My major concern is that I want to be aware of where the meat I’m eating is sourced from. What conditions were the animals raised in? What were they fed? Were they given antibiotics or growth hormone? These are all points that directly impact the human who consumes the animal at the other end of the production chain. But, as Jonathan Safran Foer pointed out in Eating Animals, it’s difficult to walk that middle line of only eating certain, difficult-to-find meats, such as grass-fed beef or organic free-range chicken. I mean, do you ask your host where their sausages came from, and then turn up your nose? Like many things, it’s a slippery slope from the free range down to the dirty bacon they’re plating at your local greasy spoon.

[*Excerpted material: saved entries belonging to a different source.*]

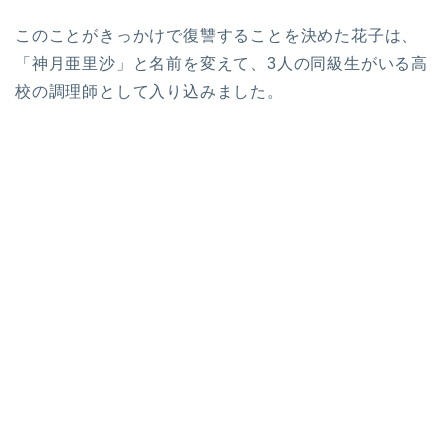
このことがきっかけで復讐することを決めた花子は、
「神月亜里沙」と名前を変えて、3人の同級生がいる高
校の調理師として入り込みました。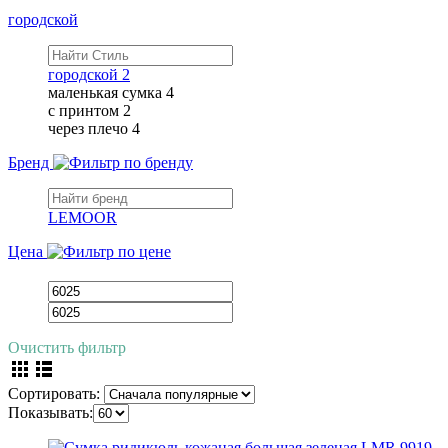
городской
городской
2
маленькая сумка
4
с принтом
2
через плечо
4
Бренд
LEMOOR
Цена
Очистить фильтр
Сортировать:
Показывать: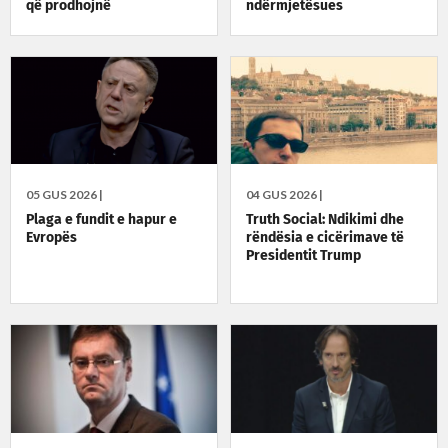
që prodhojnë
ndërmjetësues
05 GUS 2026 |
04 GUS 2026 |
Plaga e fundit e hapur e
Truth Social: Ndikimi dhe
Evropës
rëndësia e cicërimave të
Presidentit Trump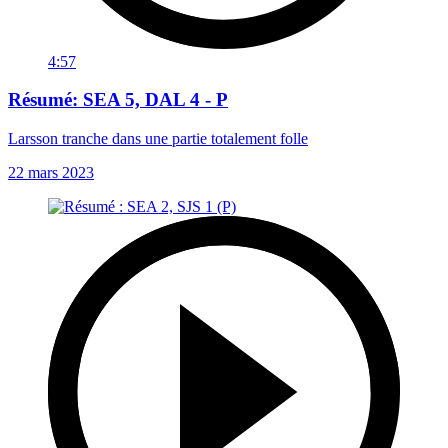
4:57
Résumé: SEA 5, DAL 4 - P
Larsson tranche dans une partie totalement folle
22 mars 2023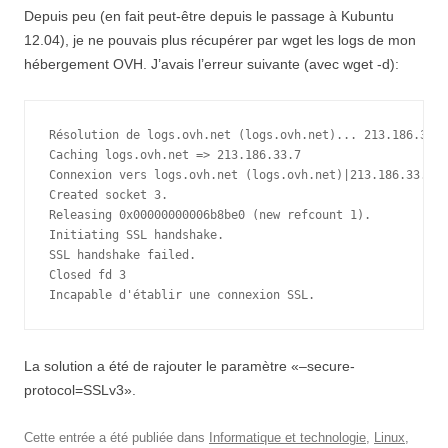
Depuis peu (en fait peut-être depuis le passage à Kubuntu
12.04), je ne pouvais plus récupérer par wget les logs de mon
hébergement OVH. J’avais l’erreur suivante (avec wget -d):
Résolution de logs.ovh.net (logs.ovh.net)... 213.186.33.7

Caching logs.ovh.net => 213.186.33.7

Connexion vers logs.ovh.net (logs.ovh.net)|213.186.33.7|:
Created socket 3.

Releasing 0x00000000006b8be0 (new refcount 1).

Initiating SSL handshake.

SSL handshake failed.

Closed fd 3

Incapable d'établir une connexion SSL.
La solution a été de rajouter le paramètre «–secure-
protocol=SSLv3».
Cette entrée a été publiée dans
Informatique et technologie
,
Linux
,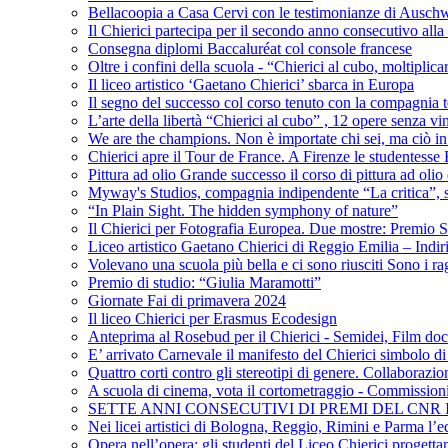
Bellacoopia a Casa Cervi con le testimonianze di Auschw
Il Chierici partecipa per il secondo anno consecutivo alla c
Consegna diplomi Baccaluréat col console francese
Oltre i confini della scuola - “Chierici al cubo, moltiplicar
Il liceo artistico ‘Gaetano Chierici’ sbarca in Europa
Il segno del successo col corso tenuto con la compagnia t
L’arte della libertà “Chierici al cubo” , 12 opere senza vin
We are the champions. Non è importate chi sei, ma ciò in
Chierici apre il Tour de France. A Firenze le studentesse E
Pittura ad olio Grande successo il corso di pittura ad olio 
Myway's Studios, compagnia indipendente “La critica”, s
“In Plain Sight. The hidden symphony of nature”
Il Chierici per Fotografia Europea. Due mostre: Premio S
Liceo artistico Gaetano Chierici di Reggio Emilia – Indir
Volevano una scuola più bella e ci sono riusciti Sono i rag
Premio di studio: “Giulia Maramotti”
Giornate Fai di primavera 2024
Il liceo Chierici per Erasmus Ecodesign
Anteprima al Rosebud per il Chierici - Semidei, Film do
E’ arrivato Carnevale il manifesto del Chierici simbolo d
Quattro corti contro gli stereotipi di genere. Collaborazio
A scuola di cinema, vota il cortometraggio - Commission
SETTE ANNI CONSECUTIVI DI PREMI DEL CNR
Nei licei artistici di Bologna, Reggio, Rimini e Parma l’ed
Opera nell’opera: gli studenti del Liceo Chierici progett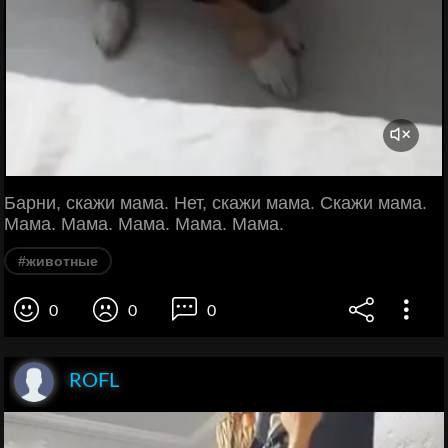
Барни, скажи мама. Нет, скажи мама. Скажи мама.
Мама. Мама. Мама. Мама. Мама.
#животные
0
0
0
ROFL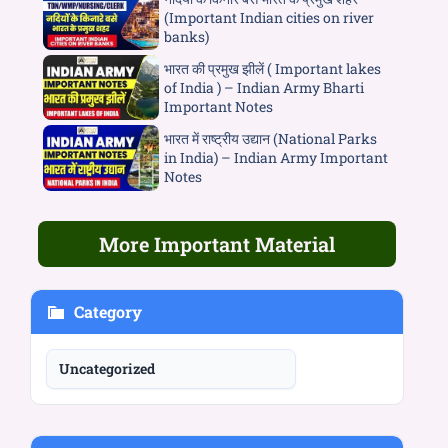
(Important Indian cities on river
banks)
भारत की प्रमुख झीलें ( Important lakes
of India ) – Indian Army Bharti
Important Notes
भारत में राष्ट्रीय उद्यान (National Parks
in India) – Indian Army Important
Notes
More Important Material
Category
Uncategorized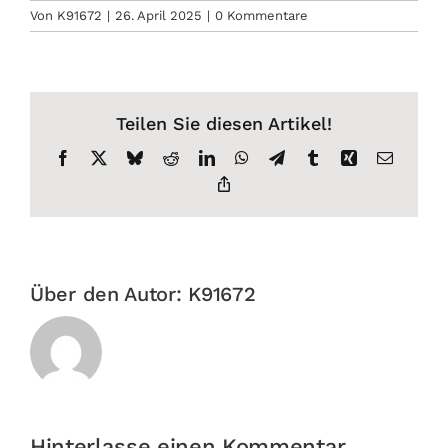
Von
K91672
|
26. April 2025
|
0 Kommentare
Teilen Sie diesen Artikel!
Facebook
X
Bluesky
Reddit
LinkedIn
WhatsApp
Telegram
Tumblr
Xing
E-
Mail
Copy
Link
Über den Autor:
K91672
Hinterlasse einen Kommentar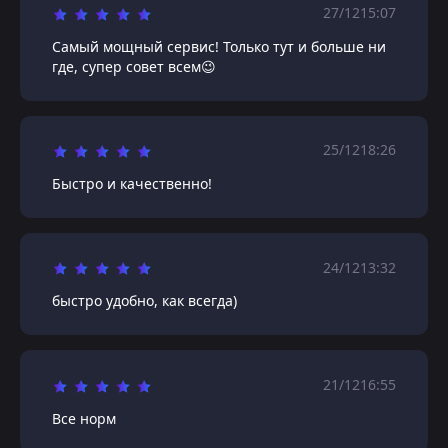
27/12
15:07
Самый мощный сервис! Только тут и больше ни
где, супер совет всем😉
25/12
18:26
Быстро и качественно!
24/12
13:32
быстро удобно, как всегда)
21/12
16:55
Все норм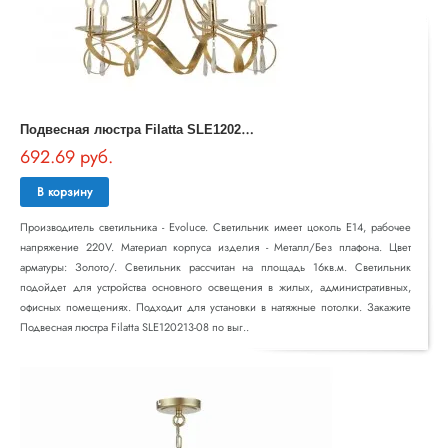
П
одвесная люстра Filatta SLE120213-08
692.69 руб.
В корзину
Производитель светильника - Evoluce. Светильник имеет цоколь E14, рабочее
напряжение 220V. Материал корпуса изделия - Металл/Без плафона. Цвет
арматуры: Золото/. Светильник рассчитан на площадь 16кв.м. Светильник
подойдет для устройства основного освещения в жилых, административных,
офисных помещениях. Подходит для установки в натяжные потолки. Закажите
Подвесная люстра Filatta SLE120213-08 по выг..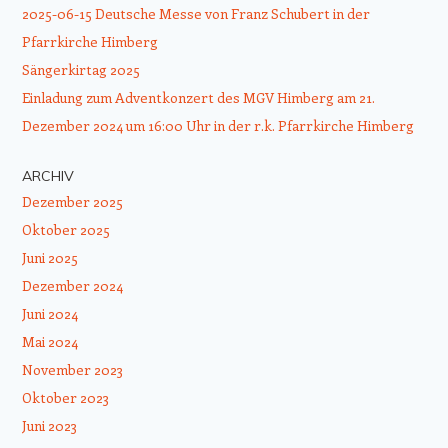
2025-06-15 Deutsche Messe von Franz Schubert in der
Pfarrkirche Himberg
Sängerkirtag 2025
Einladung zum Adventkonzert des MGV Himberg am 21.
Dezember 2024 um 16:00 Uhr in der r.k. Pfarrkirche Himberg
ARCHIV
Dezember 2025
Oktober 2025
Juni 2025
Dezember 2024
Juni 2024
Mai 2024
November 2023
Oktober 2023
Juni 2023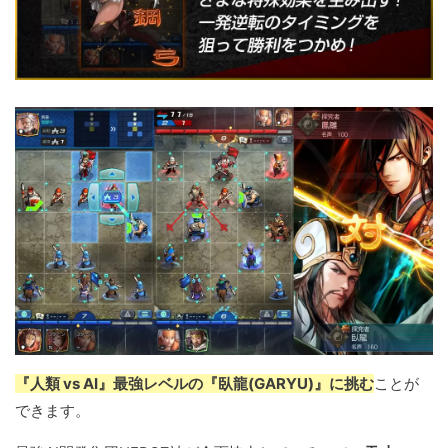
『人類 vs AI』最強レベルの『臥龍(GARYU)』に挑む
ことが
できます。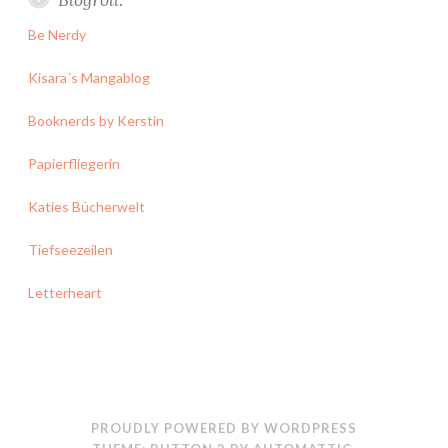
Be Nerdy
Kisara´s Mangablog
Booknerds by Kerstin
Papierfliegerin
Katies Bücherwelt
Tiefseezeilen
Letterheart
PROUDLY POWERED BY WORDPRESS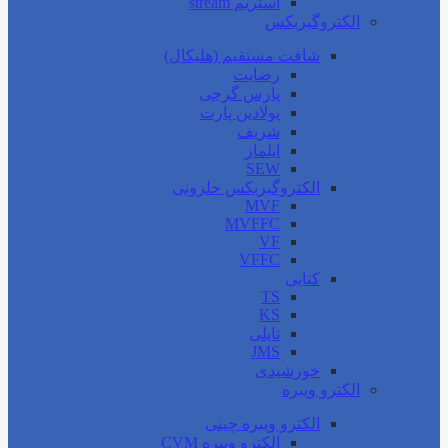
استریم stream
الکتروگیربکس
شافت مستقیم (هلیکال)
رضایت
پارس گرجی
پولادین پارت
شریف
ایلماز
SEW
الکتروگیربکس حلزونی
MVF
MVFFC
VF
VFFC
کتابی
TS
KS
تایلی
JMS
خورشیدی
الکترو ویبره
الکترو ویبره چینی
الکترو ویبره CVM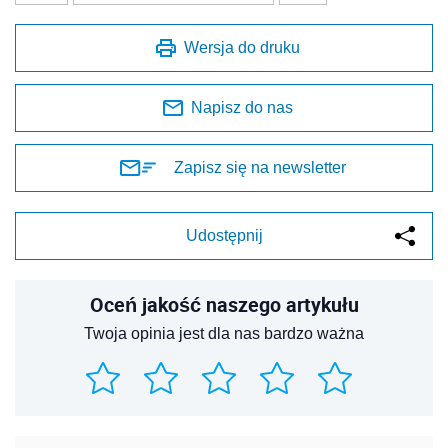
Wersja do druku
Napisz do nas
Zapisz się na newsletter
Udostępnij
Oceń jakość naszego artykułu
Twoja opinia jest dla nas bardzo ważna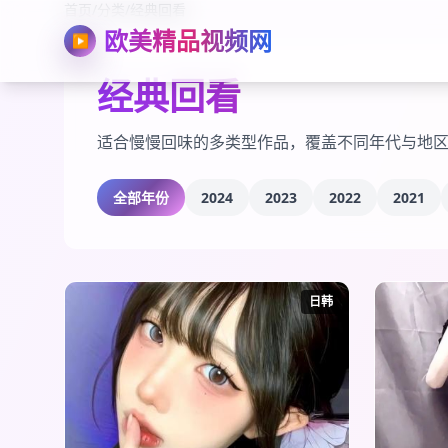
首页
/
分类
/
经典回看
欧美精品视频网
▶
经典回看
适合慢慢回味的多类型作品，覆盖不同年代与地
全部年份
2024
2023
2022
2021
日韩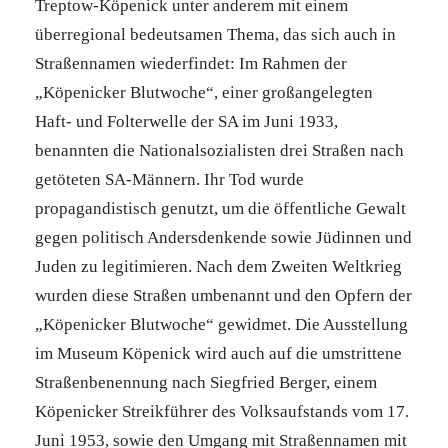
Treptow-Köpenick unter anderem mit einem
überregional bedeutsamen Thema, das sich auch in
Straßennamen wiederfindet: Im Rahmen der
„Köpenicker Blutwoche“, einer großangelegten
Haft- und Folterwelle der SA im Juni 1933,
benannten die Nationalsozialisten drei Straßen nach
getöteten SA-Männern. Ihr Tod wurde
propagandistisch genutzt, um die öffentliche Gewalt
gegen politisch Andersdenkende sowie Jüdinnen und
Juden zu legitimieren. Nach dem Zweiten Weltkrieg
wurden diese Straßen umbenannt und den Opfern der
„Köpenicker Blutwoche“ gewidmet. Die Ausstellung
im Museum Köpenick wird auch auf die umstrittene
Straßenbenennung nach Siegfried Berger, einem
Köpenicker Streikführer des Volksaufstands vom 17.
Juni 1953, sowie den Umgang mit Straßennamen mit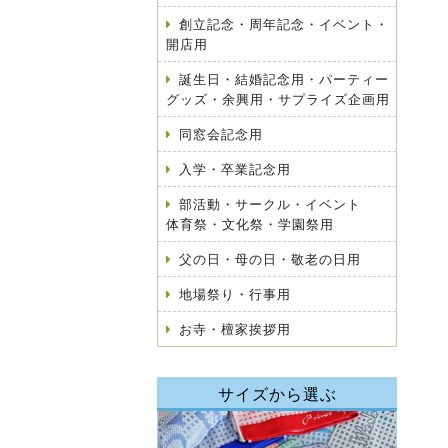
創立記念・周年記念・イベント・
開店用
誕生日・結婚記念用・パーティー
グッズ・余興用・サプライズ企画用
同窓会記念用
入学・卒業記念用
部活動・サークル・イベント
体育祭・文化祭・学園祭用
父の日・母の日・敬老の日用
地場祭り・行事用
お寺・檀家挨拶用
サイズから選ぶ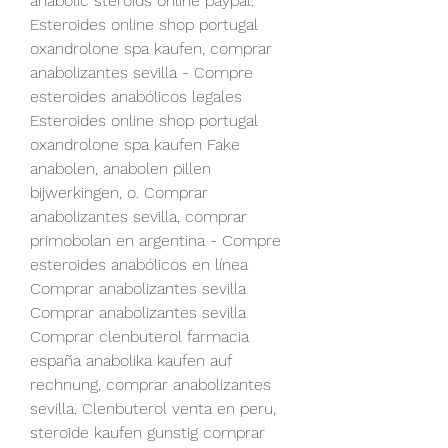
anabolic steroids online paypal. 
Esteroides online shop portugal 
oxandrolone spa kaufen, comprar 
anabolizantes sevilla - Compre 
esteroides anabólicos legales 
Esteroides online shop portugal 
oxandrolone spa kaufen Fake 
anabolen, anabolen pillen 
bijwerkingen, o. Comprar 
anabolizantes sevilla, comprar 
primobolan en argentina - Compre 
esteroides anabólicos en línea 
Comprar anabolizantes sevilla 
Comprar anabolizantes sevilla 
Comprar clenbuterol farmacia 
españa anabolika kaufen auf 
rechnung, comprar anabolizantes 
sevilla. Clenbuterol venta en peru, 
steroide kaufen gunstig comprar 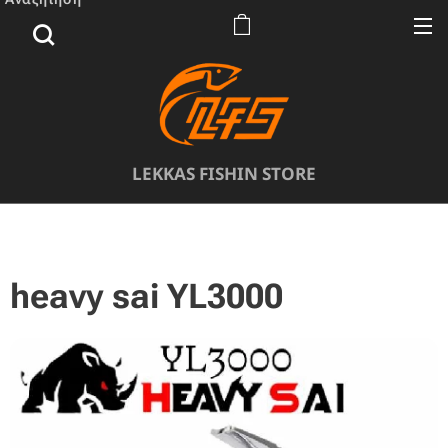
LEKKAS FISHIN STORE
heavy sai YL3000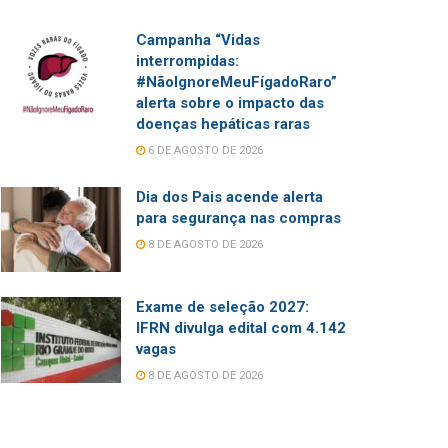
Campanha “Vidas
interrompidas:
#NãoIgnoreMeuFígadoRaro”
alerta sobre o impacto das
doenças hepáticas raras
6 DE AGOSTO DE 2026
Dia dos Pais acende alerta
para segurança nas compras
8 DE AGOSTO DE 2026
Exame de seleção 2027:
IFRN divulga edital com 4.142
vagas
8 DE AGOSTO DE 2026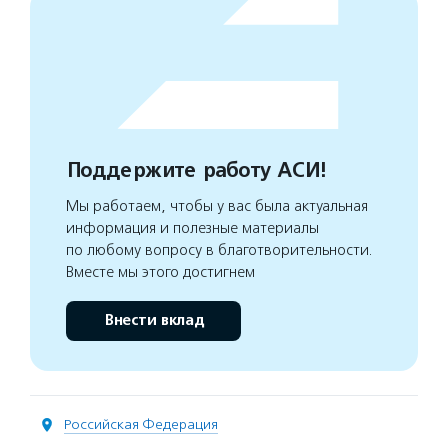
Поддержите работу АСИ!
Мы работаем, чтобы у вас была актуальная
информация и полезные материалы
по любому вопросу в благотворительности.
Вместе мы этого достигнем
Внести вклад
Российская Федерация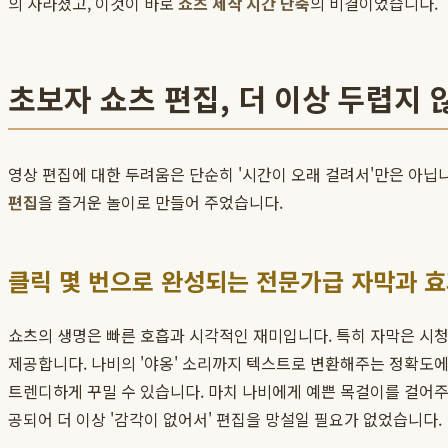
의 사라졌고, 이것이 바로
쇼츠 제작 시간 단축
의 비결이었습니다.
초보자 쇼츠 편집, 더 이상 두렵지 
영상 편집에 대한 두려움은 단순히 '시간이 오래 걸려서'만은 아닙니
편집
을 즐거운 놀이로 만들어 주었습니다.
클릭 몇 번으로 완성되는 전문가급 자막과 
쇼츠의 생명은 빠른 호흡과 시각적인 재미입니다. 특히 자막은 시청자의
제공합니다. 나비의 '야옹' 소리까지 텍스트로 변환해주는 정확도에
트렌디하게 꾸밀 수 있습니다. 마치 나비에게 예쁜 목걸이를 걸어주
공되어 더 이상 '감각이 없어서' 편집을 망설일 필요가 없었습니다.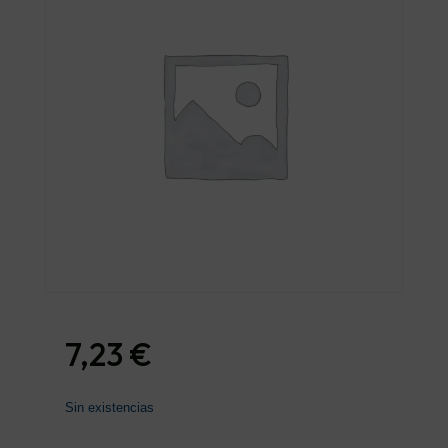
7,23
€
Sin existencias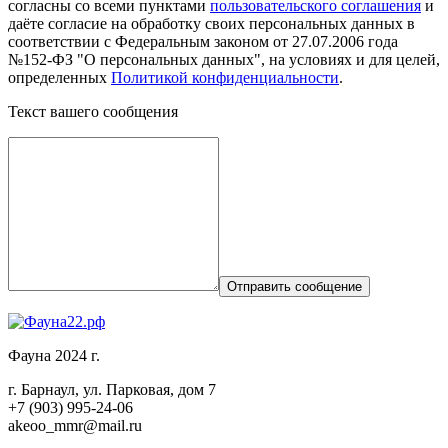
согласны со всеми пунктами
пользовательского соглашения
и
даёте согласие на обработку своих персональных данных в
соответствии с Федеральным законом от 27.07.2006 года
№152-ФЗ "О персональных данных", на условиях и для целей,
определенных
Политикой конфиденциальности
.
Текст вашего сообщения
Отправить сообщение
Фауна 2024 г.
г. Барнаул, ул. Парковая, дом 7
+7 (903) 995-24-06
akeoo_mmr@mail.ru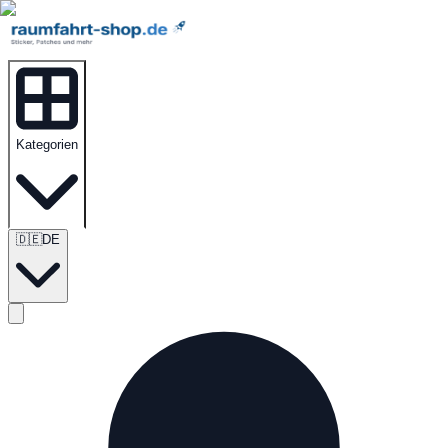
Kategorien
🇩🇪
DE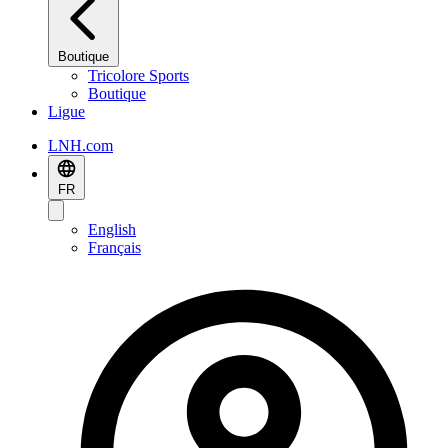
Boutique
Tricolore Sports
Boutique
Ligue
LNH.com
FR
English
Français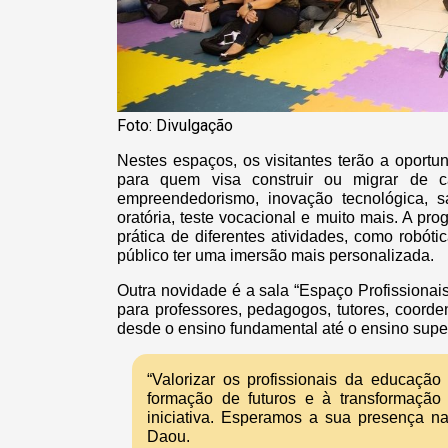
Foto: Divulgação
Nestes espaços, os visitantes terão a oportu
para quem visa construir ou migrar de car
empreendedorismo, inovação tecnológica, 
oratória, teste vocacional e muito mais. A 
prática de diferentes atividades, como robót
público ter uma imersão mais personalizada.
Outra novidade é a sala “Espaço Profissionai
para professores, pedagogos, tutores, coord
desde o ensino fundamental até o ensino super
“Valorizar os profissionais da educaçã
formação de futuros e à transformação
iniciativa. Esperamos a sua presença na
Daou.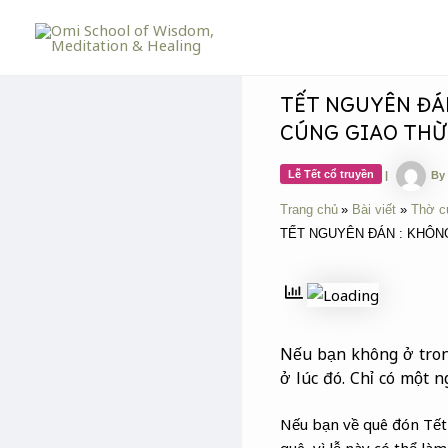
Skip
Post
to
navigation
content
TẾT NGUYÊN ĐÁN
CÚNG GIAO THỪ
Lễ Tết cổ truyền
|
By
Trang chủ
Bài viết
Thờ c
TẾT NGUYÊN ĐÁN : KHÔNG
Nếu bạn không ở tron
ở lúc đó. Chỉ có một 
Nếu bạn về quê đón Tết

The thing is, we know. We know about the factory farms, environmental impacts, and horrendous slaughtering methods. We know about the widespread use of antibiotics, and the imbalance of Omega-3 and Omega-6 in our meats. We know about the implications in human health because of this. Long before Cowspiracy was making waves, we had read all the books and seen all the documentaries. We were appropriately horrified, and – I admit it – self-satisfied.
Knowing all of this, how can we continue eating meat in good conscience? The answer to that is, well, we’re human. Don’t we all engage in behaviour which isn’t necessarily good for us, or the environment?
We’re definitely on a bit of a meat-eating jag. The husband more so than me. Over the past months, I’ve watched, bemused, as he returned from the butcher’s laden with flank steak and bison burgers. He’s tried his hand at cheffing up lamb shanks and schnitzel, dishes I never would’ve thought to attempt. He’s texted me photos of crazy burgers he’s consumed around the city. He’s snapped his menu shut and said, “Right, I’m having the filet mignon!” Words that have made me think, Who are you and what did you do with the man I married?
In his defence, we are trying to be conscious too. We found a local farm that delivers. We get a small weekly delivery of various meats, all of which have been raised ethically and sustainably. (See: The Stubborn Farmer) If we purchase other meats, we try to do our best. Eating out still poses some problems.
I don’t doubt that eventually we’ll even out, and tip back to the mostly vegetarian side. For the moment though, we’re about to purchase our first barbecue. Fire up the grill, summer’s coming.